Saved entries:

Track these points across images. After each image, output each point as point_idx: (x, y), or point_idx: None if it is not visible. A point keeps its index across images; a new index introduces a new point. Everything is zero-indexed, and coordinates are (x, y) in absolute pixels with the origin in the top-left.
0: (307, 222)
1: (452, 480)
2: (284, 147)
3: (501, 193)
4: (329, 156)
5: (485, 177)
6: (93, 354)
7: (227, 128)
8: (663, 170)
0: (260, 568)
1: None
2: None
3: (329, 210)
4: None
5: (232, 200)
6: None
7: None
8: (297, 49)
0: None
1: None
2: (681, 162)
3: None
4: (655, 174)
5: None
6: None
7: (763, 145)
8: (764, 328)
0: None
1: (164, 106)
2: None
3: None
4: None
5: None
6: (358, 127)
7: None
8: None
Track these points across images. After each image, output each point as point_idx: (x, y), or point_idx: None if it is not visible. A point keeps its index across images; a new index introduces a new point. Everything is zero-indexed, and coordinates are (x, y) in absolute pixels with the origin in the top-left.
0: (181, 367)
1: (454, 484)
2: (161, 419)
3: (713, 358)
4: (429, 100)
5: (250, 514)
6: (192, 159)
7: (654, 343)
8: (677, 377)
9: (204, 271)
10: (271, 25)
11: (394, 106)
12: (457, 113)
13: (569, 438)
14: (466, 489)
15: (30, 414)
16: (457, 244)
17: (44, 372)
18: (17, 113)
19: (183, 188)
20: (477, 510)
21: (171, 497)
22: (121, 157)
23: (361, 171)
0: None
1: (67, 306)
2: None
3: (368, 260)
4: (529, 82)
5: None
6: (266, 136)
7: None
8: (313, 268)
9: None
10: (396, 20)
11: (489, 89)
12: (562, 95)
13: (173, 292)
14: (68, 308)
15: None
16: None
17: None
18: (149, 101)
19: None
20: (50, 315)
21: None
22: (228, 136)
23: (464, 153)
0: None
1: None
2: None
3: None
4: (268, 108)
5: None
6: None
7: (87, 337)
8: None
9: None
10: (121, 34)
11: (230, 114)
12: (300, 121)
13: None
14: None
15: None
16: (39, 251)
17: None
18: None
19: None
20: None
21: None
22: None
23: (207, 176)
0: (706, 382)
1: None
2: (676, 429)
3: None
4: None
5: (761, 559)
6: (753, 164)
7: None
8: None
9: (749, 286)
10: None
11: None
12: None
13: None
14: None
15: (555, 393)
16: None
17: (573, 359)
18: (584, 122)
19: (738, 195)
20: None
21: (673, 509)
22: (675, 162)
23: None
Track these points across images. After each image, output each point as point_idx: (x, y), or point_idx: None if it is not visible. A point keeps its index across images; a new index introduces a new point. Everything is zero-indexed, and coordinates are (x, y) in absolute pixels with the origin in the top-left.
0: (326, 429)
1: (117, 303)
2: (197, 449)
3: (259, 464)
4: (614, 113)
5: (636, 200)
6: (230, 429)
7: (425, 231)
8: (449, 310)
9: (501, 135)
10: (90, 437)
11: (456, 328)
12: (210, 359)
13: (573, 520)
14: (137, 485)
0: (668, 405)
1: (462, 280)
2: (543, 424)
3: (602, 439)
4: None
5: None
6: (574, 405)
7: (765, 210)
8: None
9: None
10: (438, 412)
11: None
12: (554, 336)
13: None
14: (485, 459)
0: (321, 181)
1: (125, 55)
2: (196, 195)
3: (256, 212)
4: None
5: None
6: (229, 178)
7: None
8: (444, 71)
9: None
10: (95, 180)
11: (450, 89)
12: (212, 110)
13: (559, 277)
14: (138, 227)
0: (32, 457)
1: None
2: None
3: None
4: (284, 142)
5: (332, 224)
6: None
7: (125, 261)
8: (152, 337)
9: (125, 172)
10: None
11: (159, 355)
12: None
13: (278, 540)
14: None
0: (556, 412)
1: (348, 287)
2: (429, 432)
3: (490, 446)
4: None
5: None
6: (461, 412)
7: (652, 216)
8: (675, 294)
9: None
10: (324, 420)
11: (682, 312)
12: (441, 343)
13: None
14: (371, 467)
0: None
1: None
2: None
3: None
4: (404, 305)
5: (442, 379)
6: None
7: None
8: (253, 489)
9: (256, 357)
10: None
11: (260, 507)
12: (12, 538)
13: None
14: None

§ TASK:
Recast the entries from the first line through the line with "8: (663, 170)" as a numbered list, leaving out any blank lines.

§ FULL OUTPUT:
1. Track these points across images. After each image, output each point as point_idx: (x, y), or point_idx: None if it is not visible. A point keeps its index across images; a new index introduces a new point. Everything is zero-indexed, and coordinates are (x, y) in absolute pixels with the origin in the top-left.
2. 0: (307, 222)
3. 1: (452, 480)
4. 2: (284, 147)
5. 3: (501, 193)
6. 4: (329, 156)
7. 5: (485, 177)
8. 6: (93, 354)
9. 7: (227, 128)
10. 8: (663, 170)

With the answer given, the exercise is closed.